Inventó las leyes robóticas que resumen en tres los mandamientos que Moisés recibió en número de diez para que los hombres fueran más humanos que sus robots, leyes que han quedado para siempre cómo normas de conducta para los seres de metal que él hizo llorar en ocasiones por culpa del hombre que los creó.
Nunca viajo a Europa porque sentía miedo a subir a un avión, algo paradójico en él, que hizo navegar por todos los océanos del espacio estelar a los protagonistas de sus novelas. Dicen que lo lamentaba sinceramente. Cuando no le quedaba más remedio, a guisa de disculpa decía que ya no quedaban trasatlánticos que le hubieran permitido regresar al continente donde naciera, del que escapara del horror de una guerra fraticida.

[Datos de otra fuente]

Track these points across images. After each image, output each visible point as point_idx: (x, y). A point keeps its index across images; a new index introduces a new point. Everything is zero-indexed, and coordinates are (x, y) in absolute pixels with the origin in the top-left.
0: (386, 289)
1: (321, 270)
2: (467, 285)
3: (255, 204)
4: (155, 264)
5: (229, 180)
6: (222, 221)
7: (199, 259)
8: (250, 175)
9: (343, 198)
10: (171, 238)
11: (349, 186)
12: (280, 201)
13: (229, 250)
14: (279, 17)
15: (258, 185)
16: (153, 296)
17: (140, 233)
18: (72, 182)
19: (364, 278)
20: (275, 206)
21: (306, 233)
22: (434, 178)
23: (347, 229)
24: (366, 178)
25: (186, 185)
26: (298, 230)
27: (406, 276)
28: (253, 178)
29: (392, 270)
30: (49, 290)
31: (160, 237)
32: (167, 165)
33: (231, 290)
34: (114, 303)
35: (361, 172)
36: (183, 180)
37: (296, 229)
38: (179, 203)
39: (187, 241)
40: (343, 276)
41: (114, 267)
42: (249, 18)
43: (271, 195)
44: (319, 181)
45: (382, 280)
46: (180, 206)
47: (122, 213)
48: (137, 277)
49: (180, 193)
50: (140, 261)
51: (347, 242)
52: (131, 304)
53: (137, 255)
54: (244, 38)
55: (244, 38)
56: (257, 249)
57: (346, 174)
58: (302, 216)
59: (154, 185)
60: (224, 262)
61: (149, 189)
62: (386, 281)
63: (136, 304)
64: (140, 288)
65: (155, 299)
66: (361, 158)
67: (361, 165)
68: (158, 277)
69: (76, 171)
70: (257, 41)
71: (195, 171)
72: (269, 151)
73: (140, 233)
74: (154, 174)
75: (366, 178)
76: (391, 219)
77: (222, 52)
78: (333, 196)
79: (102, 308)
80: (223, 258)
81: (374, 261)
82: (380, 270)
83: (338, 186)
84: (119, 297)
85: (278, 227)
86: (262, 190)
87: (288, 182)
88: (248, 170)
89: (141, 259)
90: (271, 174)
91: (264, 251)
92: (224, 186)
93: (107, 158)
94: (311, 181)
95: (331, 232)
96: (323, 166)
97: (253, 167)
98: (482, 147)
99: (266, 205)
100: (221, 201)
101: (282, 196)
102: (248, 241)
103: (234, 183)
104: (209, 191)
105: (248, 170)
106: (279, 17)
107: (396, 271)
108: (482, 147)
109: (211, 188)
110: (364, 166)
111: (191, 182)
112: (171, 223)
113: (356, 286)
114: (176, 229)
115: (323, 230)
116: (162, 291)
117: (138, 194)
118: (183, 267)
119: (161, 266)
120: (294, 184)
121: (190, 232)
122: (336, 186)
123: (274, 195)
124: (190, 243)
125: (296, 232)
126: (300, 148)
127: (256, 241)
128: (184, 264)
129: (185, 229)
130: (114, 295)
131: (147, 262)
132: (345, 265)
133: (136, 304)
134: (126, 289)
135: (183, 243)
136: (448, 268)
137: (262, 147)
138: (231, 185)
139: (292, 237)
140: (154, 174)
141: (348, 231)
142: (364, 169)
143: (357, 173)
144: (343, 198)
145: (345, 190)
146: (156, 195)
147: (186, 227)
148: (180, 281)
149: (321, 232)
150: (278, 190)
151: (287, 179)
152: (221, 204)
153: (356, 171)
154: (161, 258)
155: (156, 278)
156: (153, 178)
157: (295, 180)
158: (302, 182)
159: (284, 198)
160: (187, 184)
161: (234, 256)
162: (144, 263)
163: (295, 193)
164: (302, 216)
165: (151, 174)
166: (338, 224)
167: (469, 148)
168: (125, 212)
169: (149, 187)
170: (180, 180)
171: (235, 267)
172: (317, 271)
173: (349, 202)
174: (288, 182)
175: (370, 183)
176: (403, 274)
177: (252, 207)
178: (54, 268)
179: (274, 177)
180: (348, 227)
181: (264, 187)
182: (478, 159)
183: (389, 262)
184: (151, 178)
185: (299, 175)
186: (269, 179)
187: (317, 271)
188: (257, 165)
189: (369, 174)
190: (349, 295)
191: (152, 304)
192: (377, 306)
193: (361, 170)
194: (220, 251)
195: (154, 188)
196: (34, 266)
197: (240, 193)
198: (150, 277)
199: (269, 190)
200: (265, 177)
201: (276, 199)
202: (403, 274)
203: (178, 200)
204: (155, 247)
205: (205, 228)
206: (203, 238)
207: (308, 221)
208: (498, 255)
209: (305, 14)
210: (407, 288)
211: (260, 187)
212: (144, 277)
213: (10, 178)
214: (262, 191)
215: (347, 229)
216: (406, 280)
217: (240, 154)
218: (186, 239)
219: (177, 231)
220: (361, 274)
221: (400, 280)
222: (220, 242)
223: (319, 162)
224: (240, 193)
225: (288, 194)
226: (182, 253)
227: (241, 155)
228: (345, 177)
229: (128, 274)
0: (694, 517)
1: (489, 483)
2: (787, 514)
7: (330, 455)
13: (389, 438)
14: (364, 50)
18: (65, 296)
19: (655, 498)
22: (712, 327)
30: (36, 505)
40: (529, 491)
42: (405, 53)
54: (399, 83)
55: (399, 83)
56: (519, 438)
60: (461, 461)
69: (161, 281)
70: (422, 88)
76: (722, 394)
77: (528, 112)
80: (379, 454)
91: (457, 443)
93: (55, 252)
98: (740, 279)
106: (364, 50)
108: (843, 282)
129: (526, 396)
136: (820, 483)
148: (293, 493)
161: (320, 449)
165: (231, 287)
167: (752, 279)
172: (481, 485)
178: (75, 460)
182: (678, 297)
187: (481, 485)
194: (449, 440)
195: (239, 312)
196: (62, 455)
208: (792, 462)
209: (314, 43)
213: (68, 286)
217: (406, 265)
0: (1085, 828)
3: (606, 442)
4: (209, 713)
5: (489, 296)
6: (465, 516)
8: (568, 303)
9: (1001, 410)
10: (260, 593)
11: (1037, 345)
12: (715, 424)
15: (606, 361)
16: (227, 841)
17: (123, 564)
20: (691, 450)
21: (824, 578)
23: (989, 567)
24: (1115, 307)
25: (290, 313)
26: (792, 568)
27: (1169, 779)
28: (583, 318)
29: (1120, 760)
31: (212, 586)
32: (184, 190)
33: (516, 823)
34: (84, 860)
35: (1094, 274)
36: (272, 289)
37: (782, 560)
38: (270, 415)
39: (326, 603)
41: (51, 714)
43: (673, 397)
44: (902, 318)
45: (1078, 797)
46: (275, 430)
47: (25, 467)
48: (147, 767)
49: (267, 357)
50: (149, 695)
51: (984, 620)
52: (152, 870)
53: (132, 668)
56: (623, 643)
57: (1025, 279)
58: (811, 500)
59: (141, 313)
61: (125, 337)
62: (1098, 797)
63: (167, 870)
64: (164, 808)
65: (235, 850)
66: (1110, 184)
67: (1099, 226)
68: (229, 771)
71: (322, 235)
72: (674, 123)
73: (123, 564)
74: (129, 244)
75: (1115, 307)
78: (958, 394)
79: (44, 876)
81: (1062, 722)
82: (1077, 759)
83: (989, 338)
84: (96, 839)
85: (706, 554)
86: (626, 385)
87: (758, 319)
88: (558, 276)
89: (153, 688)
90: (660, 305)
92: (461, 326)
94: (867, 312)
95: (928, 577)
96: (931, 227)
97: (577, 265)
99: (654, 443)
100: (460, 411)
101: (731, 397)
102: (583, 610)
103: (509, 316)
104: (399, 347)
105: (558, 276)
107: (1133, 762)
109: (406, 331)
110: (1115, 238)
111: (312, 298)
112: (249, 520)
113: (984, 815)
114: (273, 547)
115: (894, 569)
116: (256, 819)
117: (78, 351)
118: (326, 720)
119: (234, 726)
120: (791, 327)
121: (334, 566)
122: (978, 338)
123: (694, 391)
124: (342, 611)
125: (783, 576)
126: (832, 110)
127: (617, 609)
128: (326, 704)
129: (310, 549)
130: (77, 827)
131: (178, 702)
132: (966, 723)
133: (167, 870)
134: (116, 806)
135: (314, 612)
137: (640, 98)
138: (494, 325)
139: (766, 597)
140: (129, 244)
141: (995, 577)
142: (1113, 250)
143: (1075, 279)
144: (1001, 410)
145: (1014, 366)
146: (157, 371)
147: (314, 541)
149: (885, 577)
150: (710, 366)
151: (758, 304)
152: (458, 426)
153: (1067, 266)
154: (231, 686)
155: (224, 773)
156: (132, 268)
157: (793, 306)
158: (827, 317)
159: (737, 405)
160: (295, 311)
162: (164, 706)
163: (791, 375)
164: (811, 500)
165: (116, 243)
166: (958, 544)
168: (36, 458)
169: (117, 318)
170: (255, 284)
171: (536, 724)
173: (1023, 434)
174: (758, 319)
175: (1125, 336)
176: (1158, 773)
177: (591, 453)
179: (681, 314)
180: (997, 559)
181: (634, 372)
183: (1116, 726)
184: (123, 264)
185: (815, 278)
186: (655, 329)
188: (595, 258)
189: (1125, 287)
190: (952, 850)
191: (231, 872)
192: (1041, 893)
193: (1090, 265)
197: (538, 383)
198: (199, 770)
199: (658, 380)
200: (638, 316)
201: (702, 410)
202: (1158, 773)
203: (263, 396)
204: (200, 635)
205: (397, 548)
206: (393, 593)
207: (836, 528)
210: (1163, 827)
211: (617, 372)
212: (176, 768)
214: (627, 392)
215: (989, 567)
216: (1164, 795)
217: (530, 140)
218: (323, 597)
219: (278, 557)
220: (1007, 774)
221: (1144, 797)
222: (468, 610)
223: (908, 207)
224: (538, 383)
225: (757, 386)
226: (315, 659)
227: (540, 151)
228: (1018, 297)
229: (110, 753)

Vamos a echar de menos a Asimov, pero no nos faltarán sus novelas ni sus obras divulgadoras de esa ciencia que tanto amó, tanto como la ciencia-ficción que le hizo famoso en el mundo entero como sus libros de historia. Ahora que él ya no existe, nos inundarán con reediciones. Y no es que me queje, pero me temo que esos escritores anónimos, y por deseo de esos editores ávidos de dinero, por llamar1os de alguna manera, nos sorprenderán con narraciones del Buen Doctor inéditas a la hora de su muerte. Ojalá no ocurra, y si ocurriera siempre podré echar mano a las viejas ediciones de Nebulae y pasar de nuevo ante mis ojos sus ya amarillas páginas que me retrotraerán a los años en que entraba con pantalones cortos en una librería y pedía que me sacaran del escaparate el último título de Isaac Asimov.